===== Source passage

Nicholas Payton, by his own admission – nay, demand – is not a jazz musician.

The 39-year-old New Orleansborn trumpeter and keyboard player, who will perform at this year’s Red Sea Jazz Festival in Eilat on August 18 and 20, is one of several exponents of what most people call “jazz,” but who object to the four-letter word as being of a denigrating nature. In a blog which he posted in December 2011, Payton wrote: ”’Jazz’ is an oppressive, colonialist slave term and I want no part of it.”

By the way, drummer Max Roach, one of the founders of modern jazz and a musician who pioneered a whole new approach to his instrument, also objected strongly to the use of the term and felt it conveyed a racially discriminatory sense.

While there are many who would contest that semantic posit, Payton has certainly paid his artistic dues during his almosttwo- decade-long career to date, and if he prefers to call the genre Black American Music, that is his well-earned prerogative. The name by which Payton prefers to call jazz is also neatly referenced in the title of his latest album, which goes by the acronymic title of BAM.

Payton has, thus far, put out 11 albums as leader and has played with a wide range of musicians, including quite a few from a generation or two before his own.

He got an early start to his musical education, playing alongside his bass- and sousaphone-playing father Walter Payton, and with the Roots of Jazz Brass Band fronted by the banjo-, ukulele- and guitarplaying Danny Baker who began his own career in the 1920s. In 1997 Payton and trumpeter Doc Cheatham, a contemporary of Baker, won a Grammy Award for Best Jazz Instrumental Solo.

==========
===== Provided records

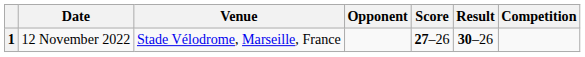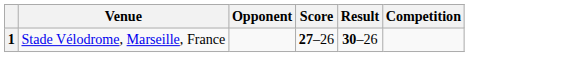- column: Date | 12 November 2022
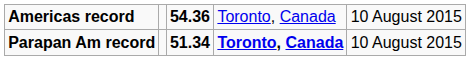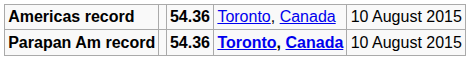Parapan Am record | column 3: 51.34 -> 54.36
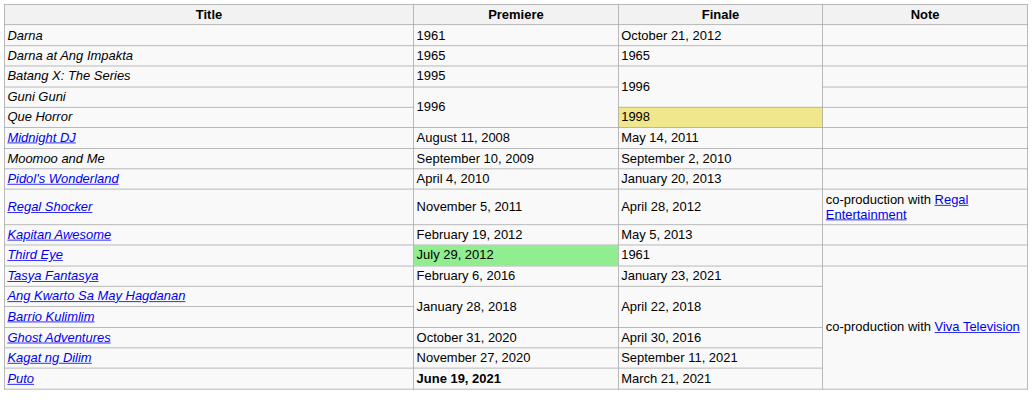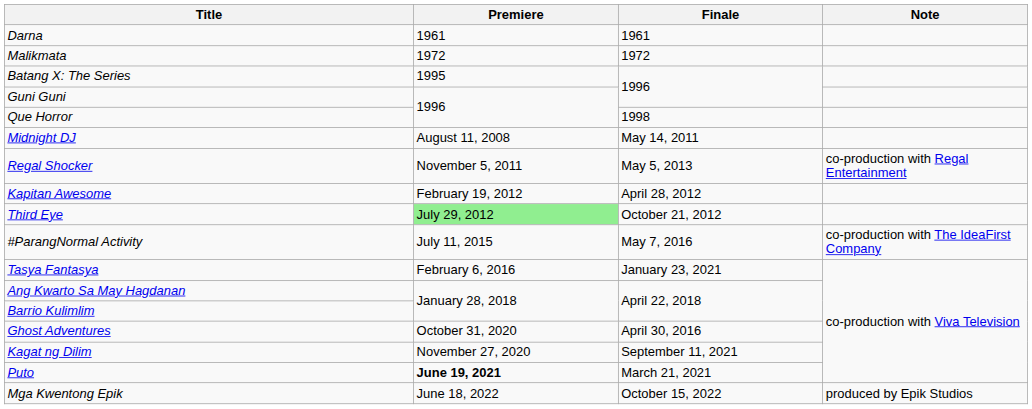Darna | Finale: October 21, 2012 -> 1961
- row: Darna at Ang Impakta | 1965 | 1965
+ row: Malikmata | 1972 | 1972
Que Horror | Finale: khaki background -> no background
- row: Moomoo and Me | September 10, 2009 | September 2, 2010
- row: Pidol's Wonderland | April 4, 2010 | January 20, 2013
Regal Shocker | Finale: April 28, 2012 -> May 5, 2013
Kapitan Awesome | Finale: May 5, 2013 -> April 28, 2012
Third Eye | Finale: 1961 -> October 21, 2012
+ row: #ParangNormal Activity | July 11, 2015 | May 7, 2016 | co-production with The IdeaFirst Company
+ row: Mga Kwentong Epik | June 18, 2022 | October 15, 2022 | produced by Epik Studios
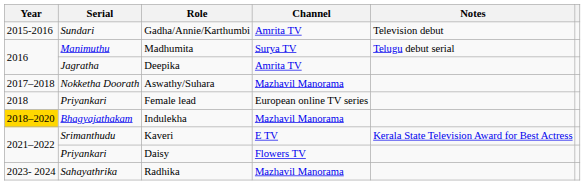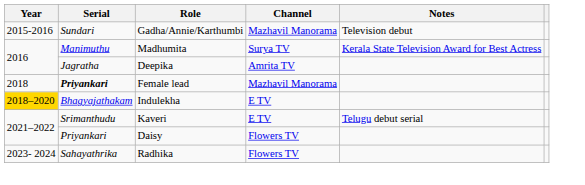Gadha/Annie/Karthumbi | Channel: Amrita TV -> Mazhavil Manorama
Madhumita | Notes: Telugu debut serial -> Kerala State Television Award for Best Actress
- row: 2017–2018 | Nokketha Doorath | Aswathy/Suhara | Mazhavil Manorama
Female lead | Serial: normal -> bold
Female lead | Channel: European online TV series -> Mazhavil Manorama
Indulekha | Channel: Mazhavil Manorama -> E TV
Kaveri | Notes: Kerala State Television Award for Best Actress -> Telugu debut serial
Radhika | Channel: Mazhavil Manorama -> Flowers TV
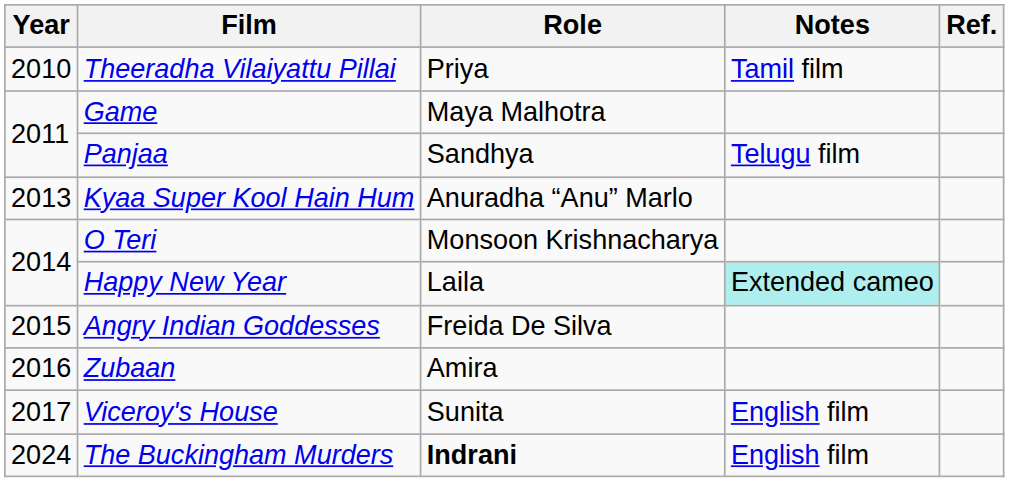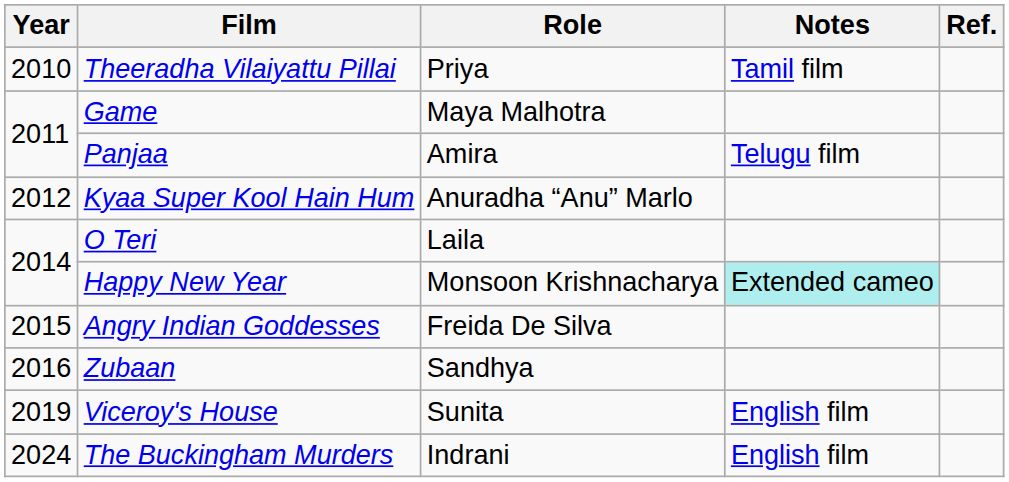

==========

Using the article on Nicholas Payton, decide whether each statement agrees with it. Answer yes or no for each, quoting the deciding words.
1. Payton and Doc Cheatham won a Grammy Award in 1997.
2. Payton has released twelve albums as leader.
3. Max Roach was a trumpeter.

> **Final result**:
1. Yes: "In 1997 Payton and trumpeter Doc Cheatham, a contemporary of Baker, won a Grammy Award for Best Jazz Instrumental Solo."
2. No: "Payton has, thus far, put out 11 albums as leader"
3. No: "drummer Max Roach"